WHAT IS EXPECTED -
Count the lines in the data below that have "source" in them, and reply with only that number.

─── SUPPLIED DATA ───

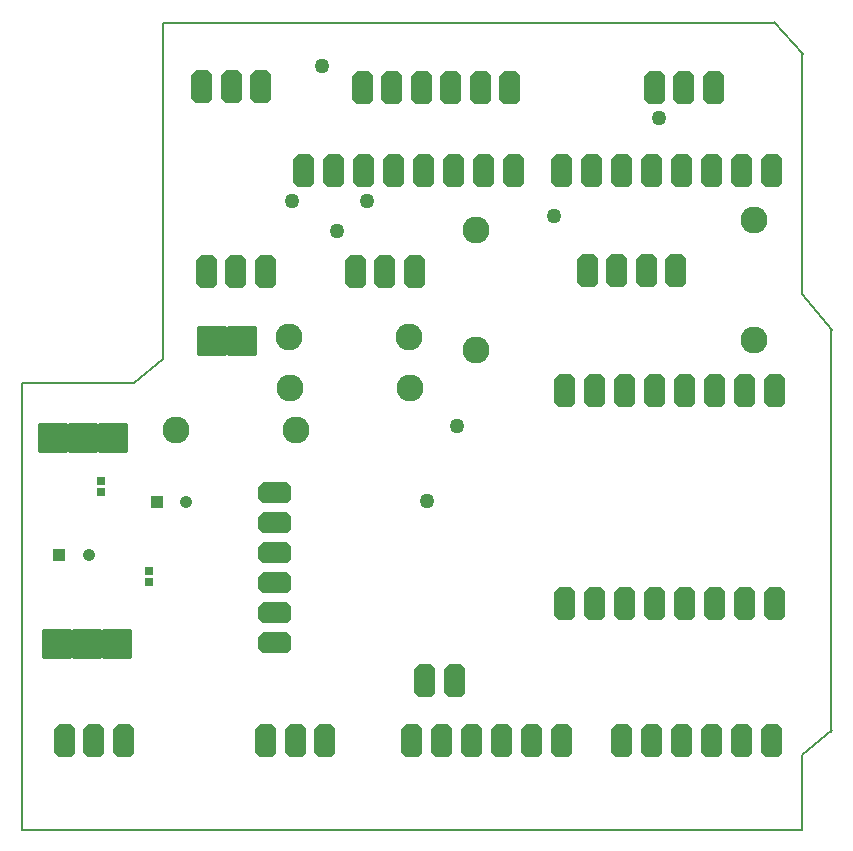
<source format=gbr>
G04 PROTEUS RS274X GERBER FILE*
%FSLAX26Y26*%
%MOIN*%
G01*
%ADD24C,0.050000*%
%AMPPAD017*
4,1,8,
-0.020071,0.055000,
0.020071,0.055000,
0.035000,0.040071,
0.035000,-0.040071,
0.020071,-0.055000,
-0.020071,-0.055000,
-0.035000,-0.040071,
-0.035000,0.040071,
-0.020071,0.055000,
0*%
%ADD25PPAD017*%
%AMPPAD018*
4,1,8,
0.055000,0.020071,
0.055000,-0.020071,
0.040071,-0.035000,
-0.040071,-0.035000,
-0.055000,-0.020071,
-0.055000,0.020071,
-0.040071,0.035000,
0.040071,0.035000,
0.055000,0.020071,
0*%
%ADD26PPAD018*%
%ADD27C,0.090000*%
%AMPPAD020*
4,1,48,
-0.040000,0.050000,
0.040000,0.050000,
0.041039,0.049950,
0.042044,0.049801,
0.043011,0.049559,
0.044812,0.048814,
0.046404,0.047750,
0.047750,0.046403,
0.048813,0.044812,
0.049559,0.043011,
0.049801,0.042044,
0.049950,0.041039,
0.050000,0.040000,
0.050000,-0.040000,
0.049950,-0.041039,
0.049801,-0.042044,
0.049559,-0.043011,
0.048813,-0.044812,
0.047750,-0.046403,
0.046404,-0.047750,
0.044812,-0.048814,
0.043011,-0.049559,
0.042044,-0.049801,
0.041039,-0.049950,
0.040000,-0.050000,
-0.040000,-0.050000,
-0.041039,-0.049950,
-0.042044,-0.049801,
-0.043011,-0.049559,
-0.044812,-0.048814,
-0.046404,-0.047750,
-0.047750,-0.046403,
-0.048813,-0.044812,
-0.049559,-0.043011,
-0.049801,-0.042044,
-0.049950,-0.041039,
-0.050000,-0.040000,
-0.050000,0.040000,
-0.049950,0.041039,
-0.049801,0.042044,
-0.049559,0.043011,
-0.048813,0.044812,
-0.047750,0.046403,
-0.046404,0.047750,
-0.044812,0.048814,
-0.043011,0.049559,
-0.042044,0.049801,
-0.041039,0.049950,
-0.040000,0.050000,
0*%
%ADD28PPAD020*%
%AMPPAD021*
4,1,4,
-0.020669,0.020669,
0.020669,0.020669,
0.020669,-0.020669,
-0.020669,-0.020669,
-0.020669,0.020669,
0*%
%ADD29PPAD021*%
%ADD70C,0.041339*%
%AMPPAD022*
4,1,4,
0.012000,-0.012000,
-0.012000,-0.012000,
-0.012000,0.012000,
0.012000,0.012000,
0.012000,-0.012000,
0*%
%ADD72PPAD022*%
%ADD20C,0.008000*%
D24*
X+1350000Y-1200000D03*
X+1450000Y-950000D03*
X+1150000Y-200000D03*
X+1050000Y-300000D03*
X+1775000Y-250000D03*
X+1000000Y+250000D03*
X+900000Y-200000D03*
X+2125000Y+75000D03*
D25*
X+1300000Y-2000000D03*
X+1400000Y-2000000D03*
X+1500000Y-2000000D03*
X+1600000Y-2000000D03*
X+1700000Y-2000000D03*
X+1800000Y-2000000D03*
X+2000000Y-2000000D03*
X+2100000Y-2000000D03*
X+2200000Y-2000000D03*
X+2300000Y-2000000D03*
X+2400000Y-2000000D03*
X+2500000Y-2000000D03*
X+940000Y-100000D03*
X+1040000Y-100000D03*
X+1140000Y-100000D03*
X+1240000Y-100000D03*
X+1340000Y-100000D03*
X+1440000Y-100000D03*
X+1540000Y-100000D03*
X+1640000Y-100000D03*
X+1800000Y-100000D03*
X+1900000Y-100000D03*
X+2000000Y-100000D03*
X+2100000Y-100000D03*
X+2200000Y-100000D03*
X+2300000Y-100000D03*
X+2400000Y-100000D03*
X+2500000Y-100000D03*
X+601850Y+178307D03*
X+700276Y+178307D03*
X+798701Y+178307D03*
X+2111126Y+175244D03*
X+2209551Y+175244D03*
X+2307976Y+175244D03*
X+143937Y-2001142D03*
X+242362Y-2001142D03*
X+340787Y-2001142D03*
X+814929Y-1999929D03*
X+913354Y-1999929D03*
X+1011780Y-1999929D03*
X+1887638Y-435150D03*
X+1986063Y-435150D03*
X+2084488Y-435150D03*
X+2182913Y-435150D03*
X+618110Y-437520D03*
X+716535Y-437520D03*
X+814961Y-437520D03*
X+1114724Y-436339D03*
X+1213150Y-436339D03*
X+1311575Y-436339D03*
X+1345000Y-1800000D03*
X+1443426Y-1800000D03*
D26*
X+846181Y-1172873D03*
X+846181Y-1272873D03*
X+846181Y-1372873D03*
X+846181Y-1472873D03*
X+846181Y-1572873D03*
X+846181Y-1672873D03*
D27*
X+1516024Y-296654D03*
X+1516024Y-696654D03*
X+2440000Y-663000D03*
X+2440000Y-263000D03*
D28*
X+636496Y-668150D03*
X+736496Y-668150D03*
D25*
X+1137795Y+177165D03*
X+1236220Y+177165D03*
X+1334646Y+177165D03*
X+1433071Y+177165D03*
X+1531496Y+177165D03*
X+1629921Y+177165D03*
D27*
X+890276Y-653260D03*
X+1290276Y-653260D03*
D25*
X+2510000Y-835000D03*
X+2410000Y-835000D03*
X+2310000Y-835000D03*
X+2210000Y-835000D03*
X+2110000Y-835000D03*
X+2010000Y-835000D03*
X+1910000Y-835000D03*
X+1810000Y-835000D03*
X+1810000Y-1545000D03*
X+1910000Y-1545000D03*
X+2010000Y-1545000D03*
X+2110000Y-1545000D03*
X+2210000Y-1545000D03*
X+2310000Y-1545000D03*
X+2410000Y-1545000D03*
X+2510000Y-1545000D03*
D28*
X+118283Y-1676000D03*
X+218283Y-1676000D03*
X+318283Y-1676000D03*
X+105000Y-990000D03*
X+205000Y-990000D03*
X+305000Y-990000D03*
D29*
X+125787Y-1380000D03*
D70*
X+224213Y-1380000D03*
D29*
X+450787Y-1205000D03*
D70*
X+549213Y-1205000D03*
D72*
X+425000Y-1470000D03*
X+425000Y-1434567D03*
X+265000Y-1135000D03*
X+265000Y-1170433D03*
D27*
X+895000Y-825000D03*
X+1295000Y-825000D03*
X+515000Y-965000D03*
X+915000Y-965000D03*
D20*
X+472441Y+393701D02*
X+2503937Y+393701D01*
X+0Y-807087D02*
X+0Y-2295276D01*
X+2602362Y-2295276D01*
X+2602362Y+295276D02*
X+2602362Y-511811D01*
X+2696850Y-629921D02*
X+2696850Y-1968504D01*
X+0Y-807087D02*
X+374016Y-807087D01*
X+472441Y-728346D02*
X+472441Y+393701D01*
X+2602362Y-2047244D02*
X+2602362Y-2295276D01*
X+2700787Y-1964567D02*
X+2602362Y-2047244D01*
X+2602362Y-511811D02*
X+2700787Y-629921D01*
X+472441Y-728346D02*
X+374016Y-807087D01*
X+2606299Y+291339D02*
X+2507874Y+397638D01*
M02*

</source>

───
─── SUPPLIED DATA ───

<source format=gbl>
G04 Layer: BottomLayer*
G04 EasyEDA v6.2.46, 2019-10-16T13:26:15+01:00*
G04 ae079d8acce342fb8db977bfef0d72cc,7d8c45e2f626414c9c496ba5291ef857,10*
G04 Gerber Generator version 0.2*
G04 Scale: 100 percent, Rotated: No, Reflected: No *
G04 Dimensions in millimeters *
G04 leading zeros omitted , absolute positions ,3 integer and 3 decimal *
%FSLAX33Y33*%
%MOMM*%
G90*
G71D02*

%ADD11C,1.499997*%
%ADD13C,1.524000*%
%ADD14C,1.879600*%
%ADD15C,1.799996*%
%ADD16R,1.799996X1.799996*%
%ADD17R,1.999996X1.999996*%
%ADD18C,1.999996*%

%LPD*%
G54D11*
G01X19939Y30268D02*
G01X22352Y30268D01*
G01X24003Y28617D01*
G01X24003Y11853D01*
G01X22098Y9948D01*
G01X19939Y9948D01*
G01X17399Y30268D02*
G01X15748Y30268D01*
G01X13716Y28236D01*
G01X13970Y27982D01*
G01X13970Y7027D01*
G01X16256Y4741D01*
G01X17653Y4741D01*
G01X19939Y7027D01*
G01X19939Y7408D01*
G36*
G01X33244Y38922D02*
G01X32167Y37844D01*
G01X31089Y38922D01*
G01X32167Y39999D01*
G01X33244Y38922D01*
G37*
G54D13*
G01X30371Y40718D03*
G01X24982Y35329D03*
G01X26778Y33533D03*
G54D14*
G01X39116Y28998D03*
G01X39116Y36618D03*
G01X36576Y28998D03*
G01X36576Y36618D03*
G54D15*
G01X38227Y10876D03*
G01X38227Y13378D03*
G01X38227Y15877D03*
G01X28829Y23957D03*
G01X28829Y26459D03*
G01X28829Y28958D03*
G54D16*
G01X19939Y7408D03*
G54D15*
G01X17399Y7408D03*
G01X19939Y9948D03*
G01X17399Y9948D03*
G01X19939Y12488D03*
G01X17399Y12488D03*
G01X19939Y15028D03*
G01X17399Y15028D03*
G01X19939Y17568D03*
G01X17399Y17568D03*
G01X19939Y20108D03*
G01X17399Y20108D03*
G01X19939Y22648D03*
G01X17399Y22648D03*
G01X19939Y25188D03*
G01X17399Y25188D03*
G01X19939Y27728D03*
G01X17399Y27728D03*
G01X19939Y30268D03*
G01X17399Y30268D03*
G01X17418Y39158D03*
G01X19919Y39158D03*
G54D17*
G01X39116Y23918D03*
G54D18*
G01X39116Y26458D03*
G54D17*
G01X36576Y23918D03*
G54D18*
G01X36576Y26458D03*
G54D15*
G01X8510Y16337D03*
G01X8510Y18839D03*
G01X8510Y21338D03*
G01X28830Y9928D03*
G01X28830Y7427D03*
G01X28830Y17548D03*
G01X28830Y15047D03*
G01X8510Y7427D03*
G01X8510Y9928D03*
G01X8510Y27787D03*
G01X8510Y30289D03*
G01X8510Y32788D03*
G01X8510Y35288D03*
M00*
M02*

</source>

───

SOLUTION TO THIS TASK -
4